Чистенький, аккуратненький, безукоризненно державший себя во всех отношениях, Мишуша обнаружил лишь одну неизгладимую черту характера: безграничную любовь к родному гнезду и ко всему, что только носило печать милого Леонтьевского. Вне этого ничто ему не нравилось. Я думаю, что даже только ради этого он поступился своими строгими взглядами и не уклонился от брака с двоюродной сестрой, в противность с церковными правилами, которыми руководствовался всю жизнь.
Ближайшее начальство, искренно дружившее с ним и ценившее его кроткий и покладистый нрав и огромную работоспособность, легко дало ему разрешение на брак, но, дабы не привлекать внимания церковных авторитетов, свадьбу решили отпраздновать в Леонтьевском. Шаферами пригласили меня и доктора Стефановича, но со стороны невесты были старые сенатские друзья ее отца.
Для меня это был редкий случай. В деревне я бывал во всякое время, кроме зимы. Я был поражен красотой зимнего ландшафта. Когда мы мчались по покрытым снегом полям, сокращая путь целиною, любуясь осыпанными снегом елями и соснами, между заветных, дорогих по воспоминаниям уголков нашего медвежьего края, я понял моего милого Мишушу, которого первою и последнею любовью было родное Леонтьевское.
В огромном пустом доме было холоднее, чем на улице. Вытоплены были только две комнаты для молодых. Переодевшись, мы помчались в церковь, построенную местным купцом Хроповым на древних славянских могилках в сосновой роще на высоком бугре. Священник из уважения к брачующимся закатил такую длинную службу, что у нас руки замлели, поддерживая золотые венцы над их головами. В его комнатах, где было немного теплее, мы согрелись быстро за бокалами шампанского. Причем, по желанию батюшки, каждый его глоток компенсировался добавкой из бутылки рома, стоявшей напротив, так что в конце концов в его бокале оставался только чистый алкоголь.

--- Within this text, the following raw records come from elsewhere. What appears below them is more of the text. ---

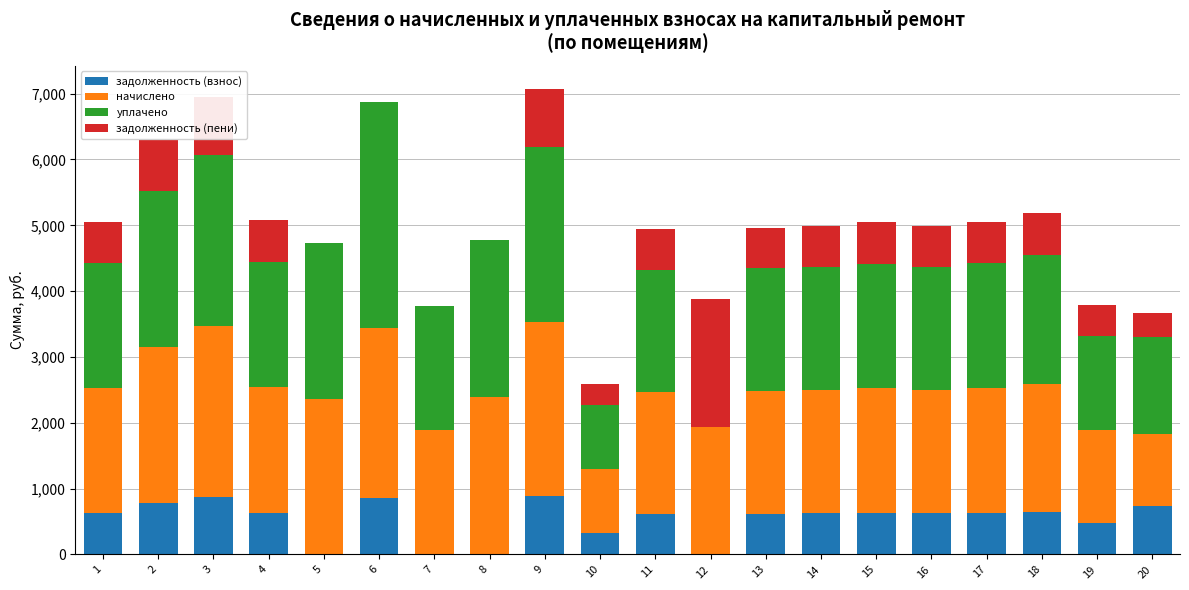

What is the total value across all series at 17?

5053.7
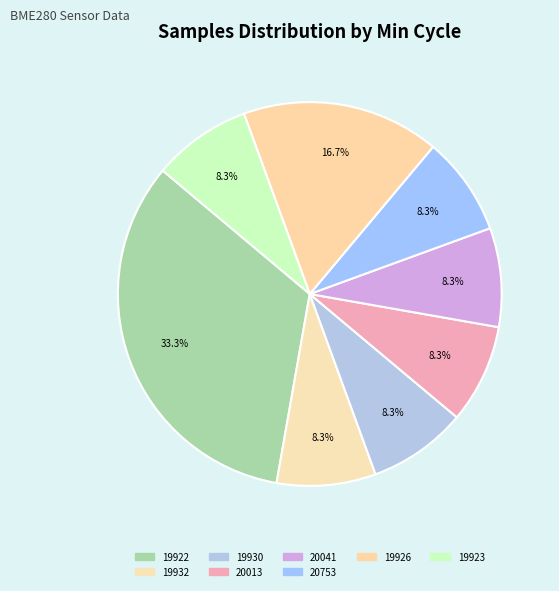

Does any single category account for the majority?

No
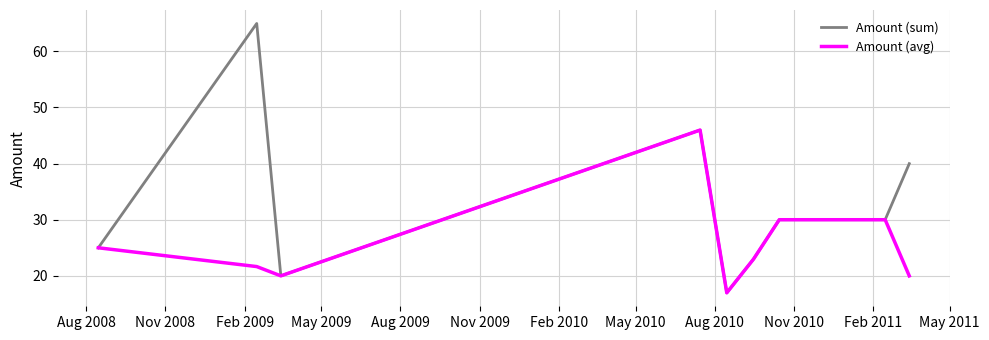

List the series in order of their overall mean, lowest first.

Amount (avg), Amount (sum)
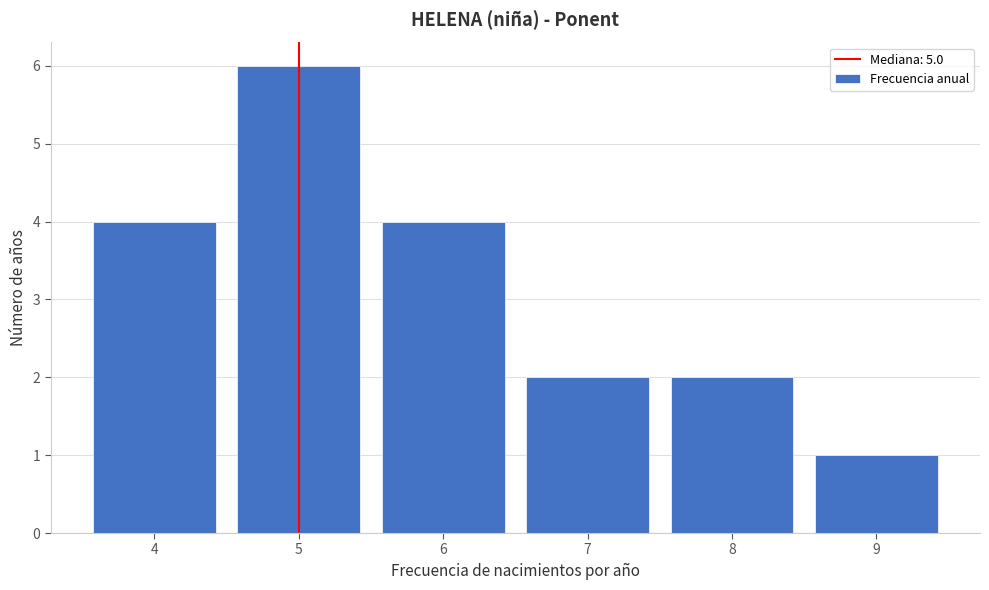

Reading right to left, transcribe all the data shown in this chart.

9=1	8=2	7=2	6=4	5=6	4=4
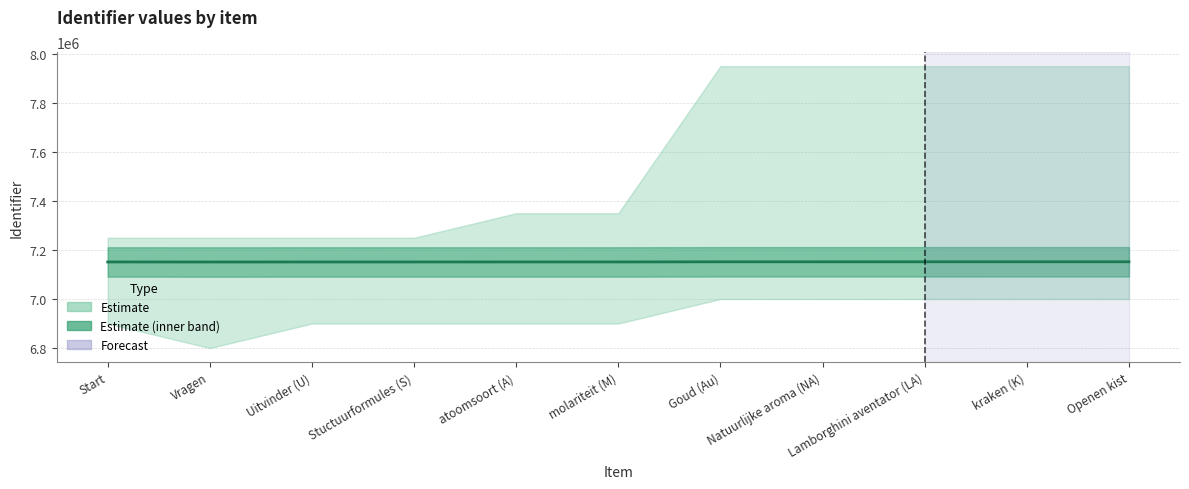

What is the value of the 9th point from the left?

7151860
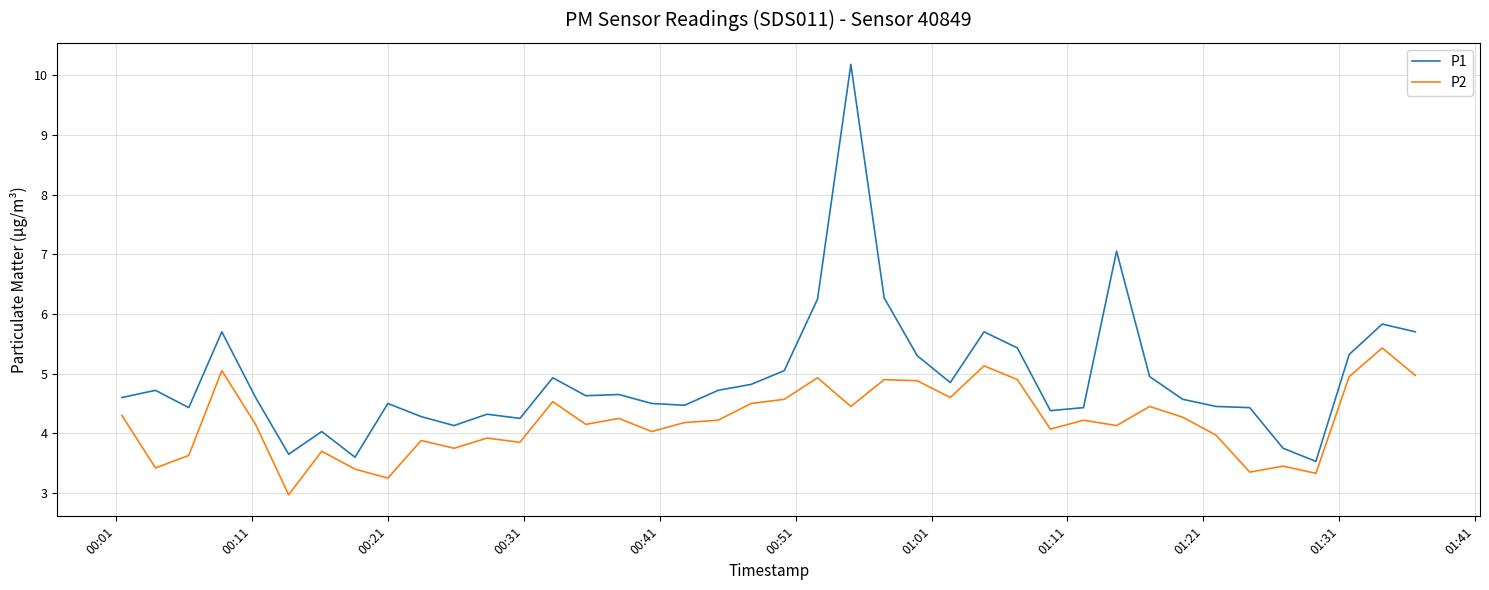

True or false: P1 and P2 intersect in this chart.

False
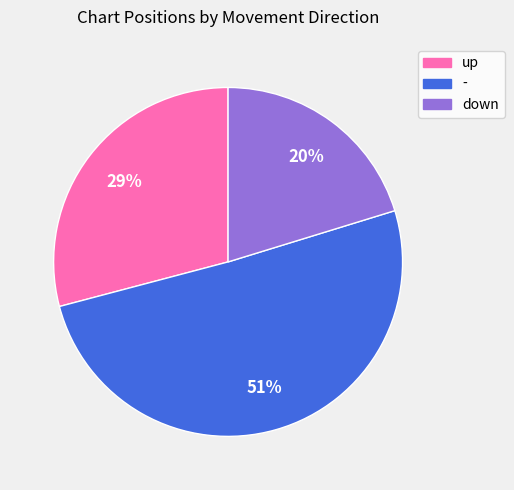

True or false: up accounts for 15% of the total.

False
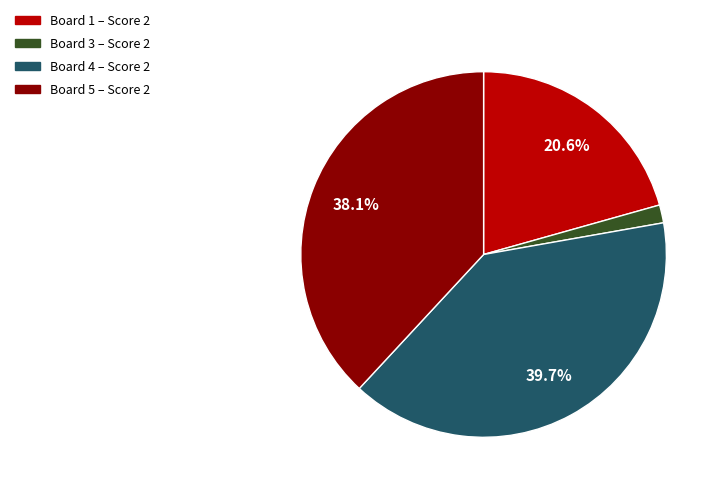

Rank the categories by value from highest to lowest.

Board 4 – Score 2, Board 5 – Score 2, Board 1 – Score 2, Board 3 – Score 2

На обратном пути, в овраге, лихой ямщик по традиции вывалил молодых в пушистый снег «на счастье», чем доставил всем немалое удовольствие. Но в замерзшем, обледенелом доме мы уже не задерживались. Последний взгляд на гигантские дубы, вековые стражи нашего милого гнезда, и мы уже снова мчимся усыпанными серебристым снегом и озаренными полной луною полями и косогорами, колыбелью нашего детства.
Не так ли под венцом, под серебристой фатой, милые черты знакомого лица приобретают новую прелесть и остаются навеки памятью неописуемой красоты!

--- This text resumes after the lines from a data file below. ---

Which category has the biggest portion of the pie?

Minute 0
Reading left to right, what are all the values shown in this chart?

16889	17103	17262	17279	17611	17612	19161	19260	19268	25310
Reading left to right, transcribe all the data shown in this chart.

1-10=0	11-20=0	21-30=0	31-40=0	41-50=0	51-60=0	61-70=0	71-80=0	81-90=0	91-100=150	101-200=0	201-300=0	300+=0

Но который уже раз я изображаю статиста на чужих свадьбах! Не пора ли и самому переходить на первые роли?
В Нарве мы едва поспели на поезд. Все было битком набито, но добродушный кондуктор отомкнул нам двери купе, где находилась только одна персона — молоденькая барышня, возвращавшаяся в Петербург из коротенькой прогулки и комфортабельно расположившаяся на одном из нижних сидений.
Наша веселая компания сочла долгом представиться ей по всей форме с церемонной вежливостью гасконских рыцарей Сирано де Бержерака. Начал Зейферт, как принадлежащий к высшему государственному учреждению и эксперт официального красноречия.

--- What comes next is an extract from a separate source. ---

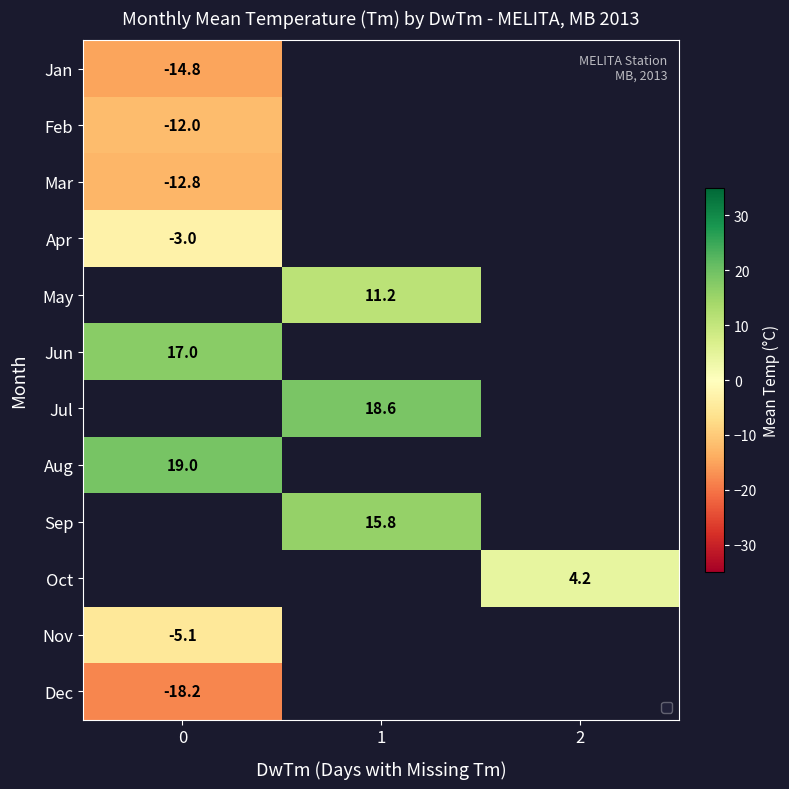

The Jan series shows -14.8 at 0. True or false?

True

— Милостивая государыня, мы просим вашего прощения за прерванные нами сновидения, порхающие над вашим изголовьем, которые… которые…
Барышня вскочила и с испугом смотрела на говорившего, который никак не мог справиться с комком, застрявшим у него в горле.
— Постой, Зейферт, ты сперва откашляйся, — проговорил доктор, — видите ли, милая барышня, мы только что приехали сюда из-за тридевять земель, со свадьбы брата этого юноши, который торчит на пороге…
— Я уже вижу, что вы приехали со свадьбы, — серьезно заметила барышня. — Думаю, что вы лучше всего сделаете, если поскорее устроитесь на отдых.
— Вот именно, вот именно… Но вопрос в том, как и где.